Members of the real estate industry get an up-close look at the region’s industrial market, in particular projects that are planned or under construction. The market is clearly emerging from hit it took during the recession.
About 275 real estate professionals took part Thursday in NAIOP Inland Empire’s annual bus tour of industrial properties in the two-county region.
They must have loved what they saw.
Nearly 65 projects, either built or under construction, from Ontario and Chino on the west end to Perris and Moreno Valley on the east. All of them either for sale or have space to lease, and many of them 500,000 square feet or larger, the size that currently dominates the market.
“People are going to see more projects under construction than they have in the past few years,” said Robert Evans, executive director of NAIOP Inland Empire, the day before the bus tour.
This year’s tour, believed to be the 20th conducted by NAIOP Inland Empire, originated at Chino Airport. It featured seven buses and attracted participants from San Francisco, Chicago and Florida.
“On the whole, we’re looking at a healthy industrial market, a lot better than it was a few years ago,” Evans said.
Market data provided by CBRE Group Inc., the Inland region’s largest commercial real estate brokerage, support that claim.
More than 12.3 million square feet of industrial space – about 25 buildings – is now under construction in Riverside and San Bernardino counties, according to CBRE.
The region’s vacancy rate, 4.6 percent, is well below the 7.0 national rate, and the two-county region recorded 25.5 million square feet of total activity during the first nine months of this year, CBRE found.
That’s a major improvement compared with five years ago when, at the height of the recession, there was so little activity that NAIOP Inland Empire didn’t bother to schedule a bus tour. Instead, the chapter held a “virtual” tour of the region, in which visual displays of projects planned or under construction were used.
Perhaps nowhere else in the United States, or the world, are there so many Class A industrial properties available in one market, said Dan de la Paz, senior vice president with CBRE Group Inc. in Ontario.
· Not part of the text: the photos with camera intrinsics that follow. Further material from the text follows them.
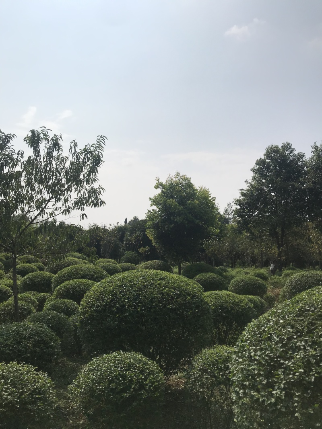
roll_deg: -1.7
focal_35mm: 28
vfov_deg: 63.4
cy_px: 214
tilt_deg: +7.5
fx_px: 347
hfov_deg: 49.7
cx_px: 161
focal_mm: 3.99
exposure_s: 1/9615
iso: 20
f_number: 1.8
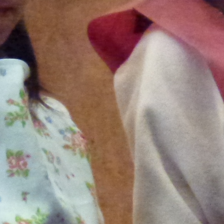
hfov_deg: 1.2
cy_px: 37
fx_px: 10616
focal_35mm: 1450
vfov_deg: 1.2
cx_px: 57
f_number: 5.9
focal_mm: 67
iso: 1600
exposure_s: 1/80
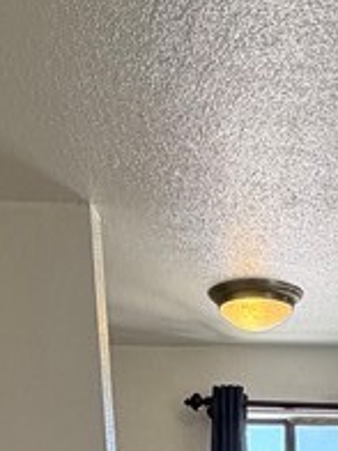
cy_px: 923
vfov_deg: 17.8
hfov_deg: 19.8
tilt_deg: -19.4
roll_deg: -0.6
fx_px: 950
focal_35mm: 73
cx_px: 308
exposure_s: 1/120
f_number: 2.2
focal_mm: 2.22
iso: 160
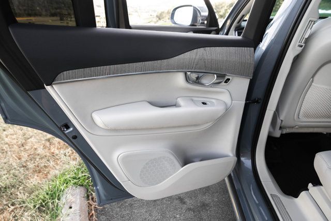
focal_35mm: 24
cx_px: 166
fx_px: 221
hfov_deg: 73.7
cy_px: 110
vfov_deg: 53.2
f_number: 6.3
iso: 1000
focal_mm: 24
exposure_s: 1/200
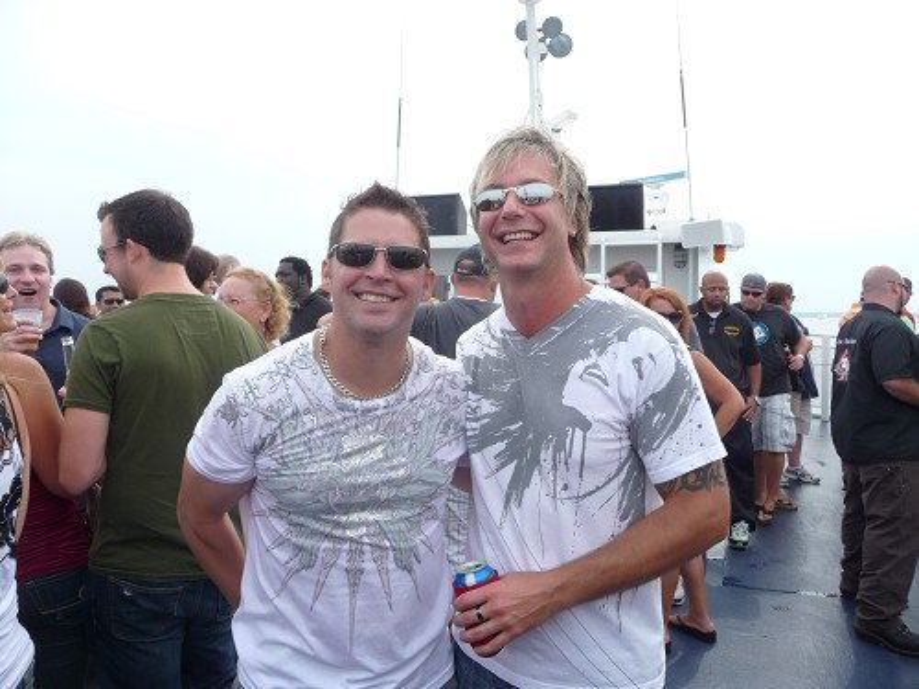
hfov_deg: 63.4
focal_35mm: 28
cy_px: 344
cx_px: 460
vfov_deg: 49.7
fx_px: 743
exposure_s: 1/400
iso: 100
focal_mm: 4.7
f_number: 3.3
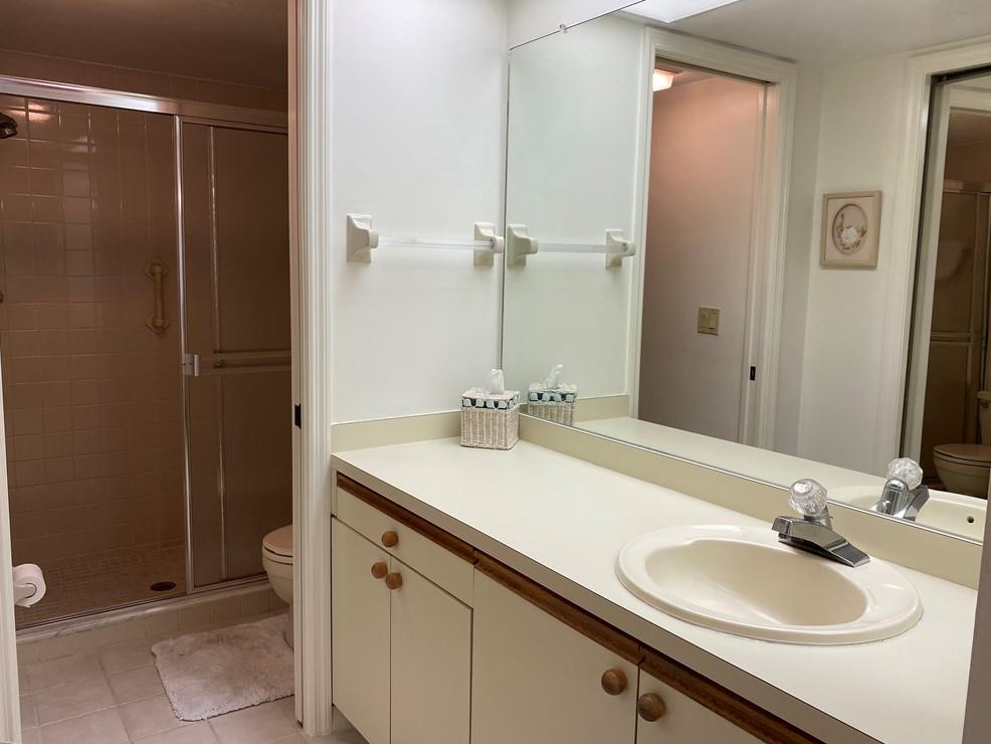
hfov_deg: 65.3
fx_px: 773
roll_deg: -1.6
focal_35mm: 27
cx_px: 482
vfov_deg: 51.4
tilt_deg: -7.1
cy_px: 373
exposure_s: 1/120
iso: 64
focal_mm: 4.25
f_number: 1.8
“In other markets, you might have five industrial deals working at one time,” said De la Paz, a tour guide on one of the west end buses. “Here were looking at more than 60, and we’re not even at full strength. I don’t think there’s any question that this is the greatest industrial market in the United States.”
De la Paz, while dispensing information on various projects, was effusive in his praise of the Inland industrial market but quick to point out that it isn’t close to where it was in 2006 and 2007, when it was at its peak.
“It’s more like where it was in 2003 and 2004,” said De la Paz, who spoke along with Joey Sugar, also a senior vice president with CBRE Ontario. “Buildings go on the market now and it might be six months or a year before someone does something with them. In 2007, buildings were pre-leased 60 days before they were finished. We’re not to that point yet.”
Many of the projects on the tour covered at least 500,000 square feet, with some surpassing one million square feet and several topping two million square feet.
“It’s definitely been a top-down recovery,” De la Paz said. “The developers with big balance sheets were the first to re-enter the market, and they wanted to build larger projects. I think there’s strong demand building up for projects in the 200,000-square-foot range. All it will take is for one or two developers to get that started.”
Virtually everyone on the tour was already familiar with the Inland industrial market – many were looking at projects they helped build, sell or lease – but that didn’t dampen their enthusiasm for inspecting the market.
“I think I’m going to see a validation of the Perris-Moreno Valley market being a destination for Fortune 500 companies,” said Jeff Trenton, president of Proficiency Capital LLC, a real estate development company in Los Angeles that has built multiple projects in the Inland region.
“Kraft, Amazon, Lowe’s [Home Improvement] and Walgreens are all in that market and they’re all good corporate citizens creating jobs,” Trenton said shortly before boarding one of the buses that toured the east end. “Ten years ago you could never have seen that happening, but you can see it now.”
The Inland industrial market should stay up for at least two more years, said Kevin Ivey, marketing director for KPS Construction in Brea.
“The biggest challenge is going to be finding people to work in all of these places that are under construction,” said Ivey, whose company has worked in the Inland Empire for more than 10 years, including construction of the 1.7-million-square-foot Whirlpool facility in Perris. “A lot of subcontractors left the industry when the recession hit, and they didn’t come back.”
Ivey called the recovery “steady,” and said that might be better in the long-run.
“It’s not a roller coast ride, and that’s good,” he said.
This year’s bus tour highlighted more than the Inland Empire’s industrial market, said Chuck Belden, executive director of Cushman & Wakefield’s Inland Empire office and a tour guide on one of the east end buses.
“You can see from all of the growth that the Inland Empire is part of the global economy,” Belden said. “ But I wouldn’t call this a boom market, because that sounds like something that comes and goes quickly. This is more sustainable growth.”